Finally, sequencing permits also determining the frequencies of
occurrence of one or more different nucleic acid isoforms in a
sample.
[0008] For example, when a sample contains 5% of isoform A, 30% of
isoform B, and 65% of wild-type nucleic acid sequence (C), the NGS
based analysis will provide not only information on the nucleic
acid sequences that were obtained from a sample. NGS will also
allow determining the percent frequency at which said nucleic acids
are present in a sample. Such information may be important, e.g. in
choosing the right therapy for a patient from whom the clinical
sample was obtained.
[0009] A problem exists however in the correct analysis of the
obtained nucleic acid sequence information. As mentioned earlier,
NGS provides several thousand sequence reads of different lengths,
sequences that may contain partially non-coding nucleic acid
sequence fragments, and sequences that so far were not known, e.g.

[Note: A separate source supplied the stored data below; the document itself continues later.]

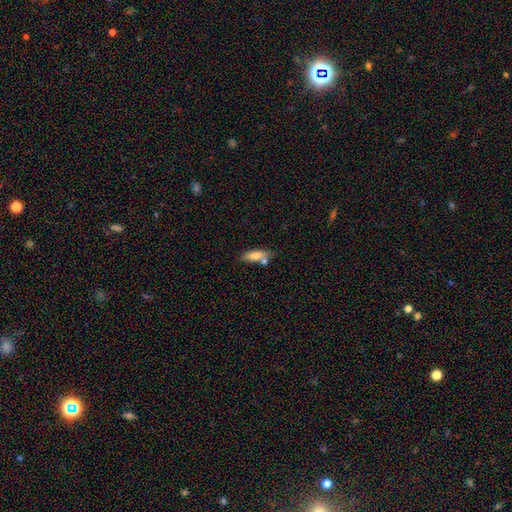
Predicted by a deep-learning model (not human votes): This appears to be a smooth galaxy with no disk features (78%) that is in between round and cigar-shaped (60%). Merging: none (58%).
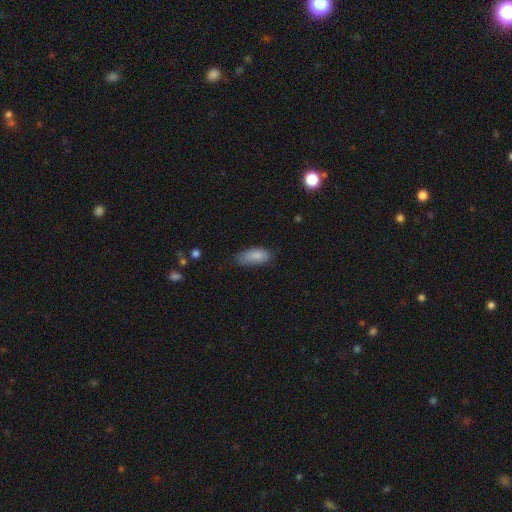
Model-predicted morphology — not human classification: smooth-or-featured: smooth: 85% | featured or disk: 8% | star or artifact: 7%
  how-rounded: in between: 85% | cigar-shaped: 13% | round: 2%
  merging: none: 57% | minor disturbance: 33% | major disturbance: 8% | merger: 2%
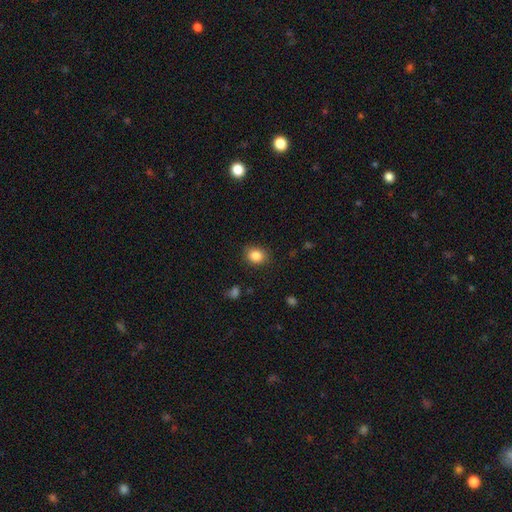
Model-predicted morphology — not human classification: Overall: smooth (85%). How rounded: round (57%; in between 42%). Merging: none (84%).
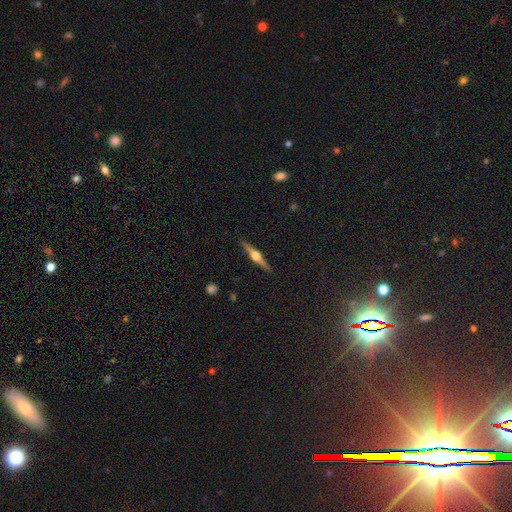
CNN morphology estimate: A featured or disk galaxy (81%) viewed edge-on (98%) with a rounded central bulge (95%). Merging: none (92%).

sequences comprising novel single or multiple nucleotide mutations,
insertions, deletions, etc. Therefore, a need exists to correctly
and efficiently analyze the obtained data, to align fragments, to
exclude irrelevant information, and to recognize relevant and new
nucleic acid sequence isoforms rather than disregarding the same as
artifacts.
[0010] NGS consists essentially of four steps: [0011] Collection of
sample material, isolation and purification of nucleic acids;
[0012] Generation of templates, e.g. double-stranded DNA,
reverse-transcribed RNA to obtain cDNA, provision of a sequencing
library comprising fragmentation of the DNA, size selection and
oligonucleotide adapter ligation. Depending on the NGS technology
used, a library is either sequenced directly (single-molecule
templates) or is clonally amplified before sequencing; [0013]
Sequencing of the previously produced sequencing library in
parallel sequencing reactions, e.g. pyrosequencing, ion
semiconductor sequencing, etc.; [0014] Post-sequencing data
analysis.
[0015] According to Rizzo and Buck (Key Principles and Clinical
Applications of "Next Generation" DNA sequencing, Cancer Prev Res
(Phila), 2012 July; 5(7):887-900) one key limitation of NGS is the
high volume of data that has to be analyzed. As NGS reactions
generate sequence data sets in the range of megabases to gigabases,
the analysis requires highly elaborated information technology at
all stages of sequencing, data tracking, storage, and quality
control. These extensive data gathering capabilities are described
by Rizzo and Buck (supra) as shifting the bottlenecks in genomics
research from data acquisition to those of data analysis and
interpretation. NGS machines generate data at such a rapid pace
that there is a constant need for analytic approaches capable of
analyzing such data sets. In general, the initial analysis (also
referred to as "base calling") is conducted by proprietary software
on the sequencing platform. After base calling, the sequencing data
are aligned to a reference genome if available or a de novo
assembly is conducted (Rizzo and Buck, supra). Sequence alignment
and assembly is an active area of computational research with new
methods being developed (Flicek and Birney, Sense from sequence
reads: methods for alignment and assembly. Nat Methods 2009; 6:
S6-12). Once the sequence is aligned to a reference genome, the
data need to be analyzed. The quality and quantity of sequence data
derived from NGS experiments will ultimately determine how
comprehensive and accurate downstream analyses can be.
[0016] Qualitatively, individual base calling error rates vary
between NGS platforms. All NOS platforms provide confidence scores
for each individual base call, enabling researchers to use
different quality filters when mining their sequence data.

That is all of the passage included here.